THE BLOG
02/22/2013 06:11 pm ET Updated Apr 24, 2013

Be PROactive, Not REactive! Four Habits to 'Stay Ahead of the Curve'

One of the primary truths we know about life is that change is constant. No one is immune to the awesome power of change. What is true today may not be true tomorrow. The trend last year will likely not be the trend this year. We see it all around us. Trends shift. Things are constantly being developed. The way consumers view and buy things can change practically overnight. Further, each generation is different from the last. Whether you're in business for yourself or working for someone else, there is no such thing as 100 percent job security. The best way to make sure your percentage of retaining your position or your success remains high is to stay ahead of the curve.

Only those who learn to stay on top of the news, properly identify future trends, network for the future, and absorb/adapt the latest technology can hope to survive in any economy or through any major industry change.
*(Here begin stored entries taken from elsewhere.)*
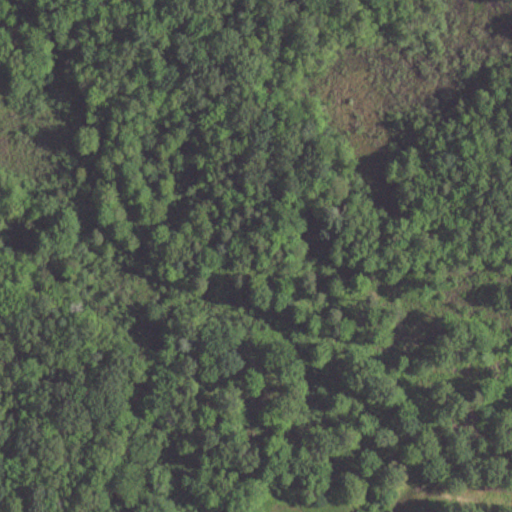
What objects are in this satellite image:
road: (462, 499)
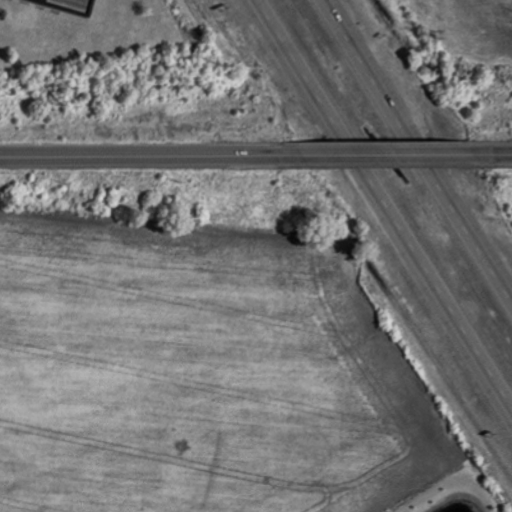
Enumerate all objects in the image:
building: (67, 6)
road: (418, 149)
road: (494, 153)
road: (389, 154)
road: (151, 155)
road: (385, 201)
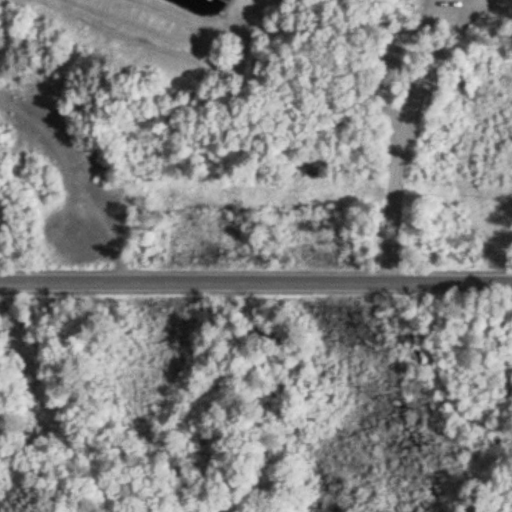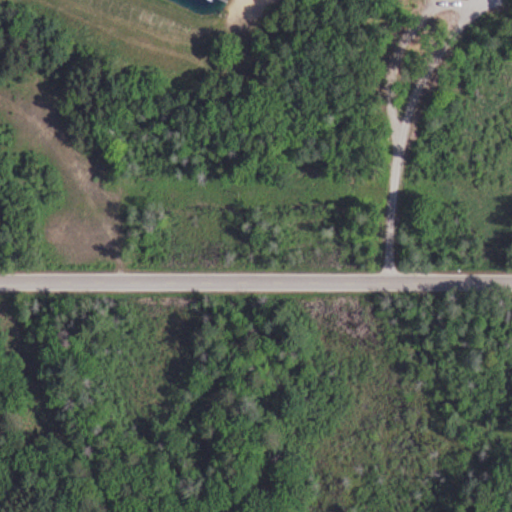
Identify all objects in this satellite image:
road: (406, 134)
road: (255, 280)
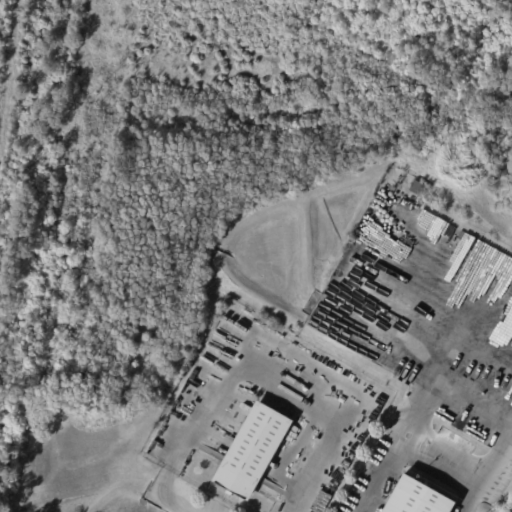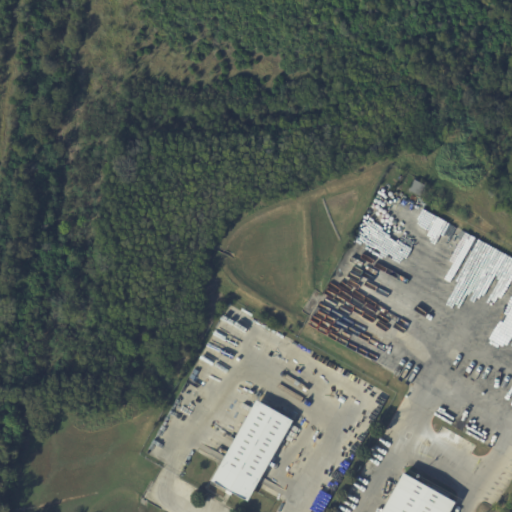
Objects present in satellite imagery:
building: (415, 187)
building: (420, 187)
building: (431, 278)
road: (413, 448)
building: (251, 450)
building: (251, 453)
building: (414, 497)
building: (416, 498)
road: (188, 510)
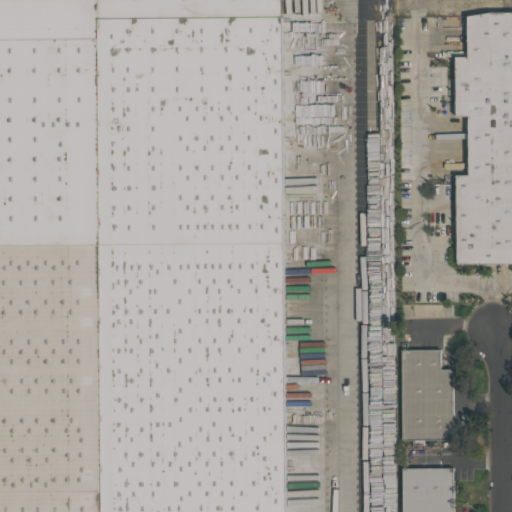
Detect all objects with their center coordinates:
railway: (239, 5)
railway: (245, 13)
building: (485, 141)
building: (486, 141)
road: (417, 220)
building: (142, 256)
building: (142, 256)
road: (335, 256)
road: (502, 283)
road: (504, 324)
building: (426, 396)
building: (426, 396)
road: (504, 423)
road: (508, 429)
building: (428, 489)
building: (427, 490)
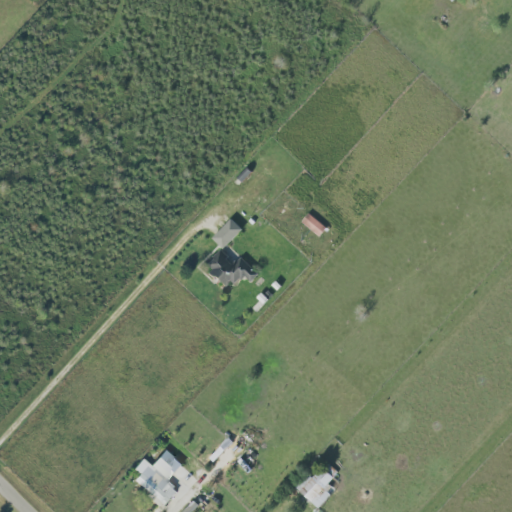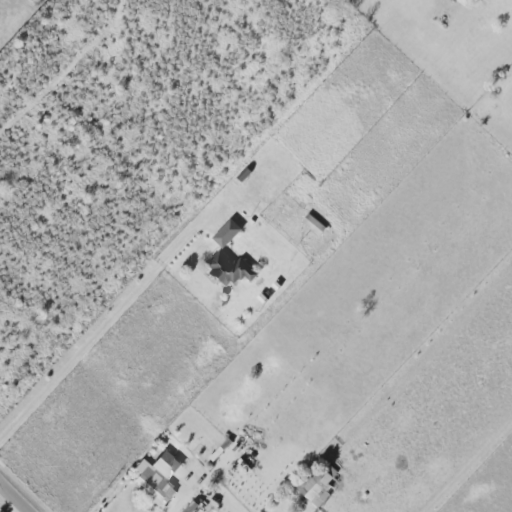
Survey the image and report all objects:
building: (314, 224)
building: (228, 233)
building: (231, 269)
road: (109, 321)
building: (159, 476)
building: (318, 487)
road: (17, 494)
road: (178, 506)
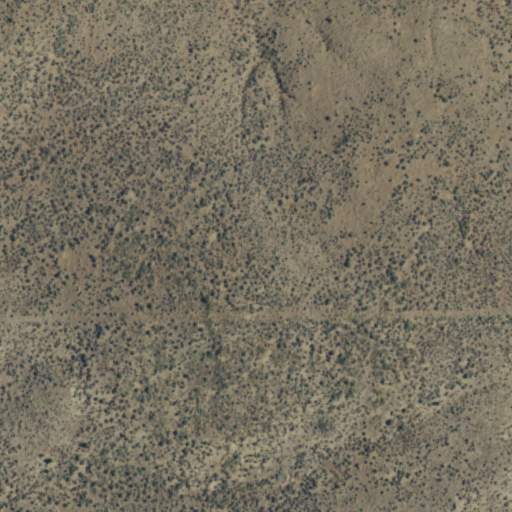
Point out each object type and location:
road: (256, 318)
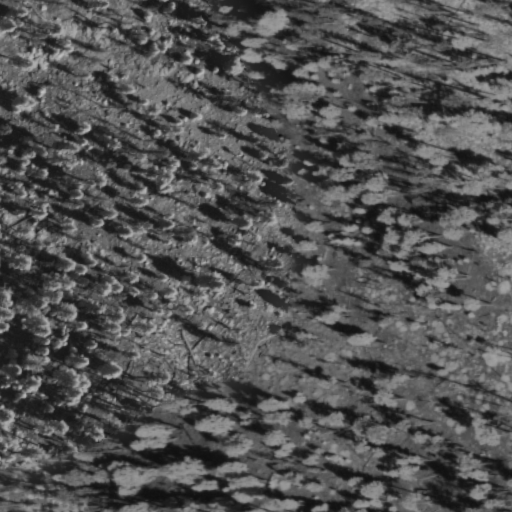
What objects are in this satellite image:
road: (260, 336)
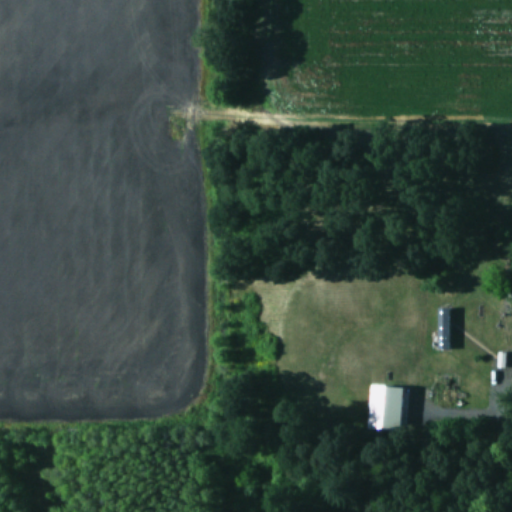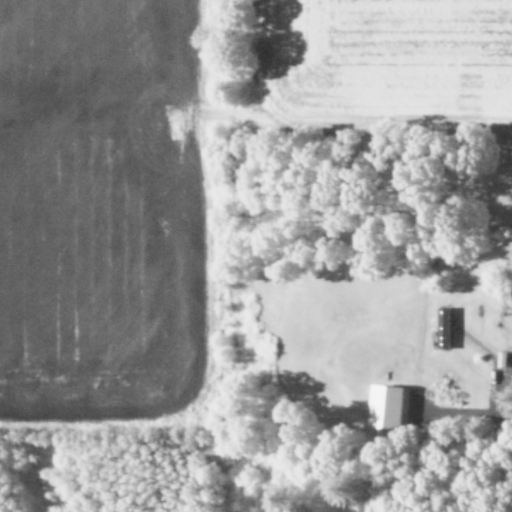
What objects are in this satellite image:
crop: (256, 206)
building: (442, 326)
building: (385, 405)
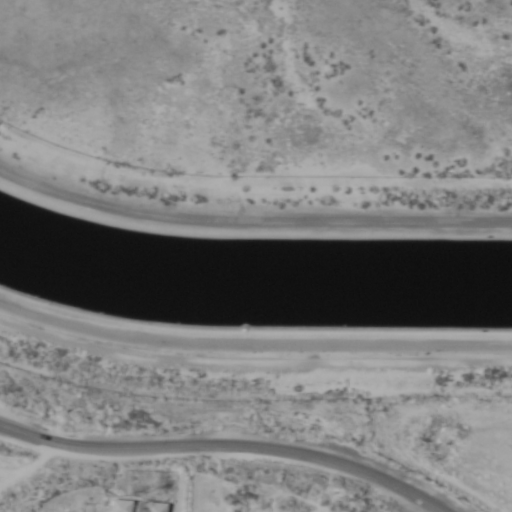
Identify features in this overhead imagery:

A failure to stay ahead of the curve can have devastating consequences for the individual, the company (no matter how successful), and even the country/economy.

As you consider your own success, keep in mind the things that helped you reach the pinnacle in the first place, we know that change is inevitable and that success is only constant if you work at making it so. Consider, then, the following strategies for how to ensure that you and/or your company changes with the times while never abandoning the things that differentiated you:

1. Keep up with technology.

Subscribing to trade magazines is always a good idea. Mainstream technology magazines often help, as well. These publications are always on the cutting edge of what's fresh and what's coming out in the technology realm. Cross-training and earning new certifications will keep you relevant at work. Seminars will keep you in the know as a business leader. Becoming proficient in the latest technologies will always ensure that you're never passed up by someone who knows something you don't. If you don't know how to use the new technology, it's always best practice to learn. Even if it represents a couple hundred or even a couple thousand dollar investment, it will be worth it in the end.

2. Enhance your marketability.

As we know, branding is king. Like technology companies, brands must always stay fresh if they are going to survive. You already know the importance of cross-training, of staying abreast of what's going on in the market, and of focusing most of your energy on the markets that matter. But have you considered adding on to your core competencies? One of the surest ways to ensure that your customers don't start straying to the competition -- or your employers don't start thinking of other candidates for that promotion -- is to expand on the number of items/services you offer and the number of things you're qualified to do.

3. Use social media to its fullest.

Facebook, Twitter, and LinkedIn are household names for a reason: they're great services, and hundreds of millions of people use them. Why would anyone want to pass up a captured audience of millions? It doesn't matter if you think of your company as a cutting edge movement or a button-down firm; there is opportunity to be had via social networking. Remember, every friend or follower is a potential lead -- for a sale and/or a business contact.

Your online presence is your brand manifested on millions of computer screens. Post only the things that are most relevant to the expansion and awareness of your brand. Second, always offer information. That information should speak directly to the definition of your brand. Third, as you attempt to make new connections, concentrate on people in your field.

The benefits of social networking are staggering. It's the best way to remain informed about current and evolving trends. And it's a wonderful (and free!) way to stay connected.

4. Talk to, associate with, and/or hire innovative young people

In matters of technology and culture, young people hold the key. Nearly all trends in business and in life happen from the bottom up in the demographic scale. Staying ahead of the curve is a matter of learning what you don't know -- and the best way to do that is to embrace your knowledge deficits and reach out to people who can help fill them. Where experts fall short or prove inaccessible, young people can often do just that. Young people are creative, energetic, and "in-the-know" about trends.

If you're an employee, you have to understand that in order to move up; you have to keep evolving in your position. Cross-train whenever you can. Learn new disciplines. Make yourself useful in a wider range of tasks. Show your employer that you can manage any task at hand without the need for any handholding.

If you're in business, you have to understand that your customer's needs are constantly changing. Keep in mind that your competitors are working hard to innovate the next big thing every day. For the entrepreneur, make sure you're always evolving as a company. Offer new things. Adapt to new technologies. Expand your brand. Diversify your customer base. Doing these things ensures that you're more immune to downsizing during economic downturns. It also ensures that, should an entire sector of your client base downsizes, you can survive on other resources.

As a final point, if you hope to avoid becoming obsolete, you must consistently offer variations of your products, services, and/or brand. If you're not evolving, you're fading. Maintaining success is a long-term investment that requires proactive strategies. Remember, the best way to make sure your percentage of retaining your position or your success remains high is to stay ahead of the curve.